The Race Card Project presentation on SLU’s campus had begun to occur even before Michelle Norris set foot on university grounds. The three sponsoring organizations shared with the SLU community a form by which students could submit their own six-word stories. From 12:00-1:00 p.m. on the day of the speech, these stories were read anonymously by the Fine and Performing Arts Department at the SLU Clocktower.

(Mark Burbridge/ The University News)

“I think it is important at Saint Louis University, a school that is built on social justice and men, women and persons for others, that we understand how people understand their own experiences and culture,” Moore said. “We have about 127 responses from our SLU community, and we would love to continue this.”

This large partaking in the Race Card Project served as a prelude for Norris’s later keynote speech. The event, starting at 7:00 p.m., saw a mass of students, staff and other members of SLU’s community.

Paityn Upton, a junior student studying social work, said she attended because it represented a chance to engage in meaningful conversation about race.

“One of my teachers for multiculturalism had told us about it in class, and I wanted to come,” Upton said. “It is part of my major… I think it will be a great learning experience for everyone.”

The crowd remained seated as Moore delivered an introduction on Norris and the Race Card Project. When Norris came to the stage after the introductions, she extended her gratitude towards those in attendance and explained why she chose to initiate this project.

“I am a story collector, and I now lean into that second half of my role with a little bit more gusto,” Norris said. “I avoided race for much of my career, and I was a little bit unhappy with how many of the newsrooms I worked in covered race, because it was ancillary.”

Norris, walking across the stage and gesturing to the audience, then went on to describe her observations during 2008, specifically around race, both in the white public sphere’s notion of a “post-racial” society after Obama’s victory and the conversations she was having in her own circles.

“America had entered a really interesting phase… in the public sphere [it] was around this notion that we were entering this new phase of American life,” Norris said. “Post-racial was a word that entered the vernacular with unusual speed, only being used a dozen times in popular culture before 2006… [treating race in] the [same] way you put stuff in a drawer.”

Sharing her skepticism regarding the concept of “being done with race,” Norris turned it over to the audience, enabling an expression of their thoughts, stories and reactions towards this outward perception of racial identity.
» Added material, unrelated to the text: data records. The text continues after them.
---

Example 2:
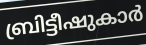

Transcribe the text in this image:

ബ്രിട്ടീഷുകാർ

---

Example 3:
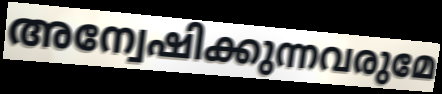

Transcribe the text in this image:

അന്വേഷിക്കുന്നവരുമേ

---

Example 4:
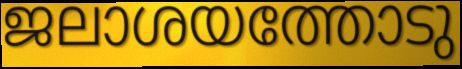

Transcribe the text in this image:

ജലാശയത്തോടു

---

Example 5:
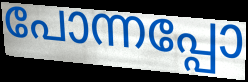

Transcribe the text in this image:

പോന്നപ്പോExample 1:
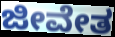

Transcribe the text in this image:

ಜೀವೇತ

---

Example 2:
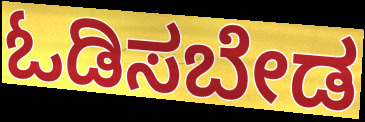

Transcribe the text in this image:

ಓಡಿಸಬೇಡ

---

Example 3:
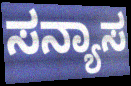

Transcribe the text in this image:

ಸನ್ಯಾಸ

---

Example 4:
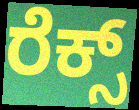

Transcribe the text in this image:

ರೆಕ್ಸ್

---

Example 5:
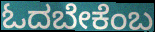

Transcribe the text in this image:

ಓದಬೇಕೆಂಬ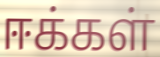
ஈக்கள்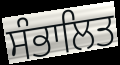
ਸੰਭਾਲਿਤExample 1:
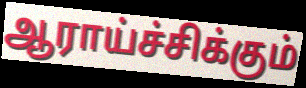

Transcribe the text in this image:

ஆராய்ச்சிக்கும்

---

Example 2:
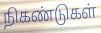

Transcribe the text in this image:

நிகண்டுகள்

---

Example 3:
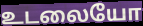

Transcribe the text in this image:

உடலையோ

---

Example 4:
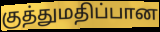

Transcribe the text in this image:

குத்துமதிப்பான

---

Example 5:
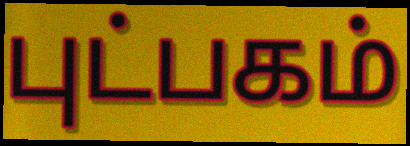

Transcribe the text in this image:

புட்பகம்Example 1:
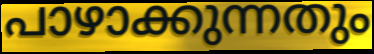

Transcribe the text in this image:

പാഴാക്കുന്നതും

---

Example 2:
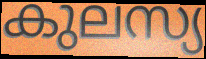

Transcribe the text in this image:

കുലസ്യ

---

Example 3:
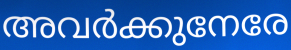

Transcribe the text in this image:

അവർക്കുനേരേ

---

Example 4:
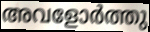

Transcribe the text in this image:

അവളോർത്തു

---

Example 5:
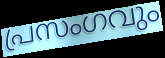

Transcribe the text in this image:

പ്രസംഗവും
In a continuation from the early performance at the Clocktower, Norris shared some sample stories from the race card project: “Not comfortable in my own skin,” “I’m not the paralegal, I’m counsel,” “Don’t think of you as Asian” and other stories. As the audience was engaging with these short, yet complex messages of identity, Norris ended with a message of understanding.

“My six words are, ‘Still more work to be done,’” Norris said. “We need to figure out how to listen to each other and build community with each other, even when we don’t agree, and I believe it starts with listening.”
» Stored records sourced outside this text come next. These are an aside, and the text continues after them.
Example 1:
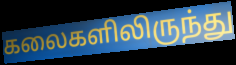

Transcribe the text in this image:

கலைகளிலிருந்து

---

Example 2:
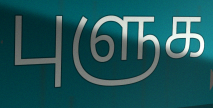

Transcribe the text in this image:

புளுக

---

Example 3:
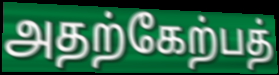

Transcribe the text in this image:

அதற்கேற்பத்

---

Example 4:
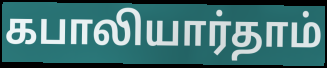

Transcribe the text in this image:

கபாலியார்தாம்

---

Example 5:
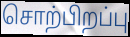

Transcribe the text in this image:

சொற்பிறப்பு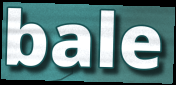
bale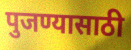
पुजण्यासाठीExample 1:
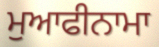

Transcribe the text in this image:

ਮੁਆਫੀਨਾਮਾ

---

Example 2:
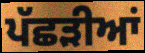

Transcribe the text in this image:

ਪੱਛੜੀਆਂ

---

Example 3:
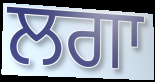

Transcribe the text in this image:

Jennifer Xa-Que, a freshman student, said that this opportunity to engage with the dynamic stories resulting from the Race Card Project was deeply beneficial.

“Just being able to learn a lot from her [was a great experience], it was a really big event,” Xa-Que said.

Speaking after the event had concluded, Norris said to the University News that she found the large turnout for the speech, especially post-COVID, to be quite heartening.

“At a moment where as country we are divided, confused and constricted, I’m glad that people came to listen and share their stories, and they came with questions,” Norris said. “I try to help people see not just my point of view, but introduce them to new ways of thinking… I’m always thinking about blindspots: who am I not hearing from.”

However, harkening back to her own six words, Norris said that there is more that she wishes to do for this project on SLU’s campus.

“I plan on coming back,” Norris said. “I know that [SLU has] done the Race Card Project here, and I think it would be wonderful to work more closely.”